Compared with the transition metal induced homogeneous catalytic system, the heterogeneous catalytic system based on transition metal-doped metal organic frameworks (MOFs) were stable for the efficient utilization of transition metal and avoiding the metal leaching. The aim of this work is to synthesize Co-doped MIL-53(Al) by one-step solvent thermal method and use it to activate peroxymonosulfate (PMS) to remove tetracycline (TC) in water. The successful synthesis of Co-MIL-53(Al) samples was demonstrated by XDR, SEM and FTIR characterizations. The 25% Co-MIL-53(Al)/PMS system showed the optimal TC removal effect compared to the PMS alone and MIL-53(Al)/PMS system. The catalytic performances of Co-MIL-53(Al)/PMS system in conditions of different pH, co-existing substances and water bodies were investigated. Quenching experiment and electron paramagnetic resonance (EPR) showed that the degradation mechanism by Co-MIL-53(Al) activation PMS was mainly attributed to sulfate radical (SO₄^•-) and singlet oxygen (¹O₂) non-radical. The degradation intermediates of TC were also identified and the possible degradation pathways were proposed. Co-MIL-53(Al) showed good activity after four cycles. These findings demonstrated that Co-MIL-53(Al) can be a promising heterogeneous catalyst for activating PMS to degrade TC.

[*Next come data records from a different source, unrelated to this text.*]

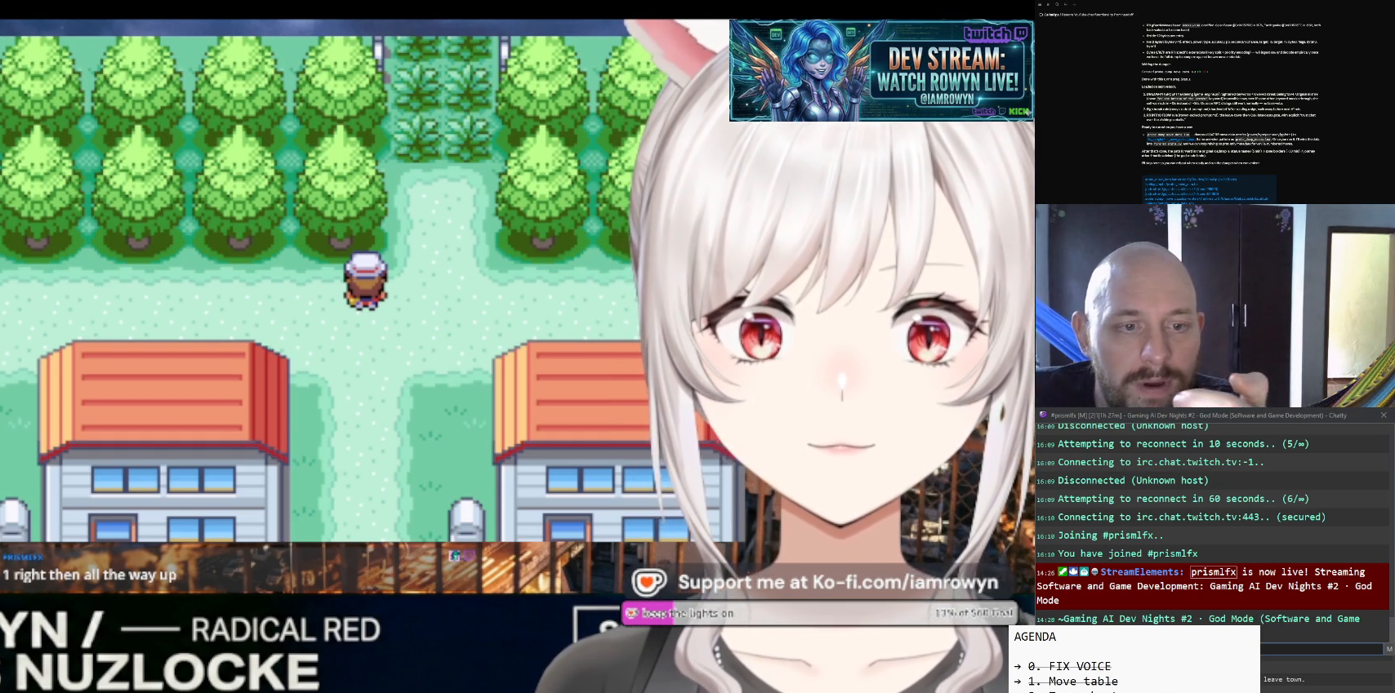
{"buttons": ["DPAD_DOWN"], "events": []}
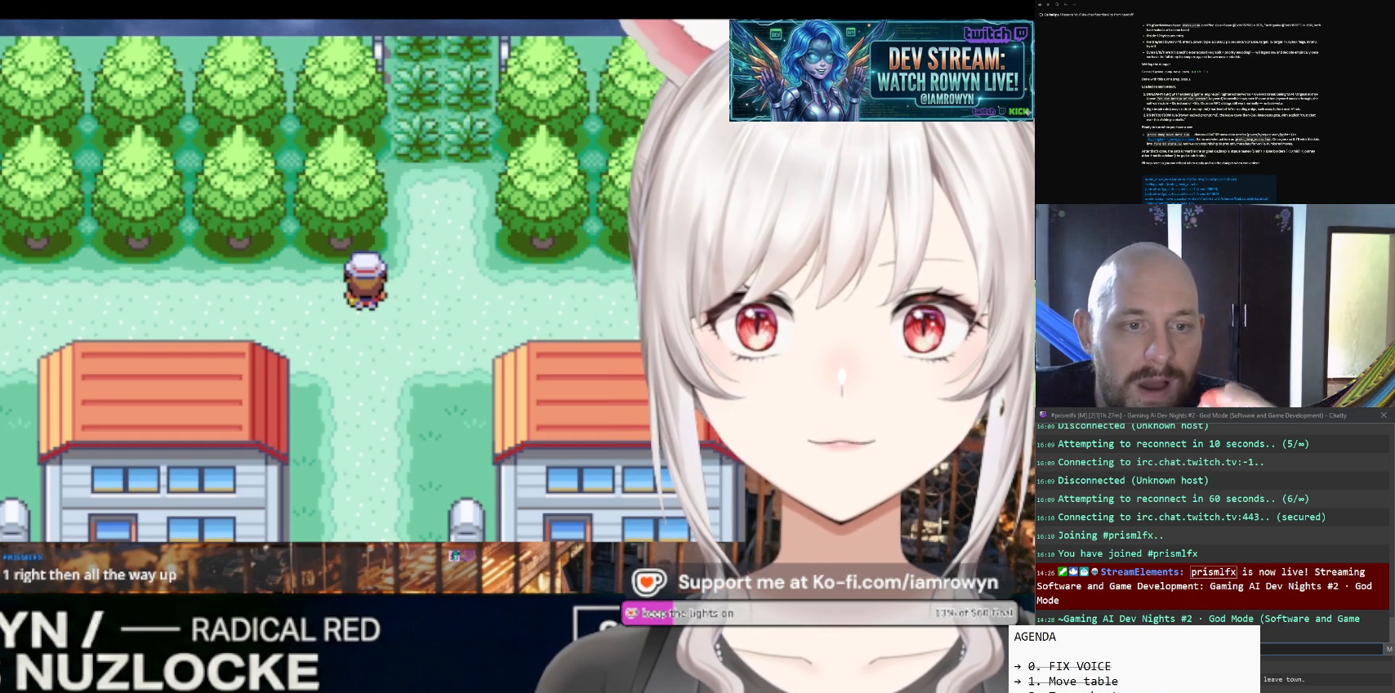
{"buttons": ["DPAD_DOWN"], "events": []}
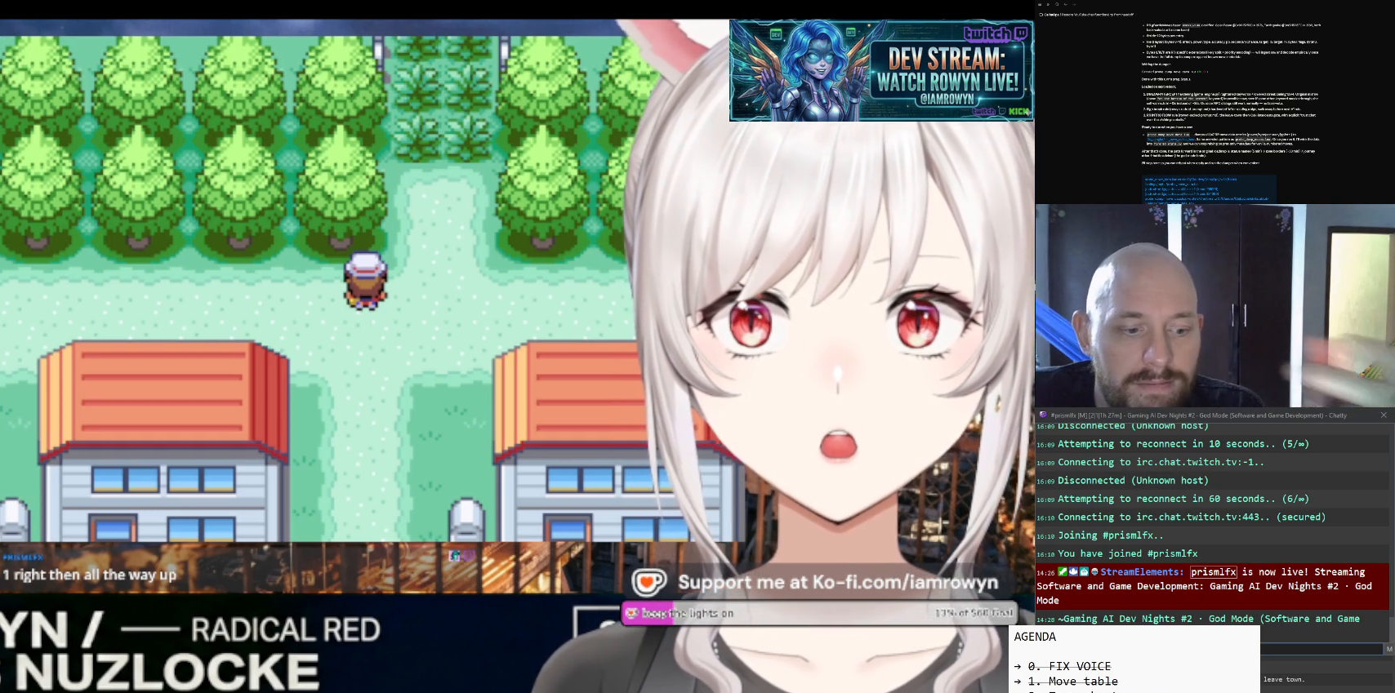
{"buttons": ["DPAD_DOWN"], "events": []}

与过渡金属诱导的均相催化体系相比，基于过渡金属掺杂金属有机骨架（MOFs）的多相催化体系对于过渡金属的有效利用和避免金属浸出是稳定的。这项工作的目的是通过一步溶剂热法合成共掺杂 MIL-53(Al)，并用它来激活过氧单硫酸盐 (PMS) 以去除水中的四环素 (TC)。XDR、SEM 和 FTIR 表征证明了 Co-MIL-53(Al) 样品的成功合成。与单独的 PMS 和 MIL-53(Al)/PMS 系统相比，25% Co-MIL-53(Al)/PMS 系统显示出最佳的 TC 去除效果。考察了Co-MIL-53(Al)/PMS体系在不同pH、共存物质和水体条件下的催化性能。₄ ^•- ) 和单线态氧 ( ¹ O ₂ ) 非自由基。还鉴定了 TC 的降解中间体，并提出了可能的降解途径。Co-MIL-53(Al) 在四个循环后显示出良好的活性。这些发现表明，Co-MIL-53(Al) 可能是一种很有前途的非均相催化剂，可用于激活 PMS 以降解 TC。